>>>

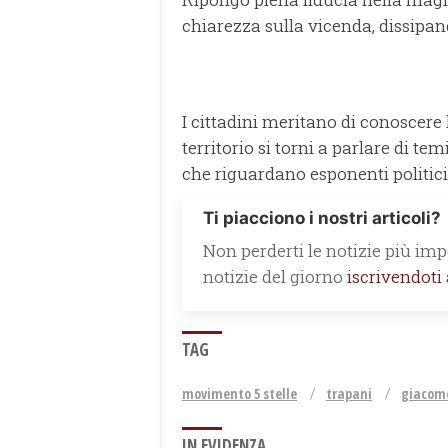
chiarezza sulla vicenda, dissip
I cittadini meritano di conoscere 
territorio si torni a parlare di tem
che riguardano esponenti politici
Ti piacciono i nostri articoli?
Non perderti le notizie più impo
notizie del giorno
iscrivendoti
TAG
movimento 5 stelle
trapani
giacom
IN EVIDENZA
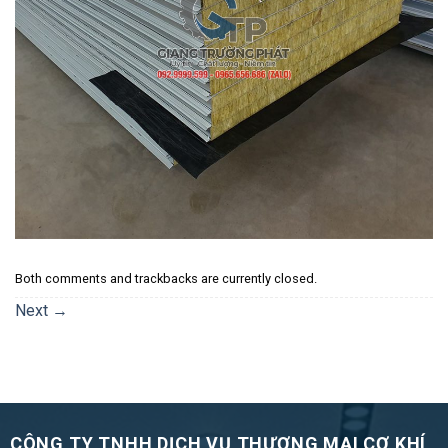
Both comments and trackbacks are currently closed.
Next
→
CÔNG TY TNHH DỊCH VỤ THƯƠNG MẠI CƠ KHÍ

<<<

ACTIVITY:
Produce the full material again verbatim, with the pictures dropped.

REPLY:
chiarezza sulla vicenda, dissip
I cittadini meritano di conoscere 
territorio si torni a parlare di tem
che riguardano esponenti politici
Ti piacciono i nostri articoli?
Non perderti le notizie più impo
notizie del giorno
iscrivendoti
TAG
movimento 5 stelle
trapani
giacom
IN EVIDENZA
Both comments and trackbacks are currently closed.
Next
→
CÔNG TY TNHH DỊCH VỤ THƯƠNG MẠI CƠ KHÍ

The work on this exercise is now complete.